#### TEXT SHOWN:
>> START
Lyapunov's theorem. Suppose that

$$ {\lim\limits _ {t \rightarrow + \infty } } bar \ \frac{1}{t} \int\limits _ { 0 } ^ { t } \| A ( \tau ) \| d \tau < + \infty ; $$

equivalently:

$$ {\lim\limits _ {t \rightarrow + \infty } } bar \ \frac{1}{t} \int\limits _ { 0 } ^ { t } | a _ {j} ^ {i} ( \tau ) | d \tau < + \infty ,\ \ i , j = 1 \dots n . $$

Then for any solution $ x ( t) \neq 0 $ of the system (1) the Lyapunov characteristic exponent $ \lambda _ {x ( t) } $ is a real number (that is, $ \neq \pm \infty $). The following assertions hold for the Lyapunov characteristic exponents of non-zero solutions of (1):

1) $ \lambda _ {\alpha x ( t) } = \lambda _ {x ( t) } $, $ \alpha \neq 0 $;

2) $ \lambda _ {x _ {1} ( t) + x _ {2} ( t) } \leq \max ( \lambda _ {x _ {1} ( t) } , \lambda _ {x _ {2} ( t) } ) $;

3) there exists a set of linearly independent solutions of (1), denoted by $ \{ x _ {i} ( t) \} _ {i=1} ^ {n} $, such that for any other $ n $ linearly independent solutions $ \widehat{x} _ {i} ( t) $, $ i = 1 \dots n $, of (1), numbered in decreasing order of the Lyapunov characteristic exponents, that is, $ \lambda _ {\widehat{x} _ {i} ( t) } \geq \lambda _ {\widehat{x} _ {j} ( t) } $ for $ i \leq j $, the following inequalities hold:

$$ \lambda _ {\widehat{x} _ {i} ( t) } \geq \ \lambda _ {x _ {i} ( t) } ,\ \ i = 1 \dots n . $$

A fundamental system of solutions $ \{ x _ {i} ( t) \} _ {i=1} ^ {n} $ with this property is called normal. Such a normal system has the properties:

a) the family of numbers $ \lambda _ {i} ( A) = \lambda _ {x _ {i} ( t) } $, $ i = 1 \dots n $, does not depend on the choice of the normal fundamental system;

b) for any solution $ x ( t) \neq 0 $ of (1) its Lyapunov characteristic exponent $ \lambda _ {x ( t) } $ is equal to some $ \lambda _ {i} ( A) $;

c) $ \lambda _ {i} ( A) \geq \lambda _ {j} ( A) $, $ i \leq j $.
>> END
#### SET PROBLEM A:
Please echo the Lyapunov's theorem passage word for word, starting at "a) the family" and ending at "i \leq j $.".
#### SET PROBLEM B:
For each statement below, say yes or no according to the Lyapunov's theorem passage, and quote the words from it that decide the answer.
(i) The family of numbers λ_i(A) depends on which normal fundamental system is chosen.
(ii) Under the stated hypothesis, the Lyapunov characteristic exponent of any nonzero solution is a real number.
(iii) In property 3, the other linearly independent solutions are numbered in increasing order of their Lyapunov characteristic exponents.

#### PROVIDED DATA:
>> START
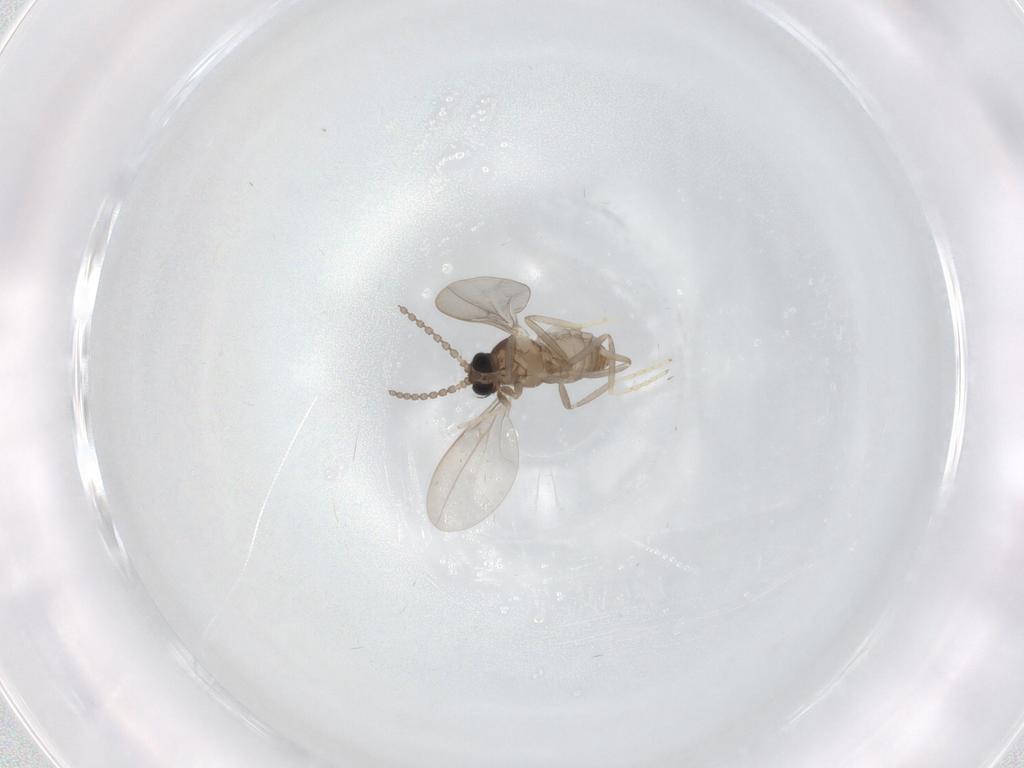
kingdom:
>> END
#### FULL RESPONSE A:
a) the family of numbers $ \lambda _ {i} ( A) = \lambda _ {x _ {i} ( t) } $, $ i = 1 \dots n $, does not depend on the choice of the normal fundamental system;

b) for any solution $ x ( t) \neq 0 $ of (1) its Lyapunov characteristic exponent $ \lambda _ {x ( t) } $ is equal to some $ \lambda _ {i} ( A) $;

c) $ \lambda _ {i} ( A) \geq \lambda _ {j} ( A) $, $ i \leq j $.

#### FULL RESPONSE B:
(i) No: "does not depend on the choice of the normal fundamental system"
(ii) Yes: "is a real number"
(iii) No: "numbered in decreasing order of the Lyapunov characteristic exponents"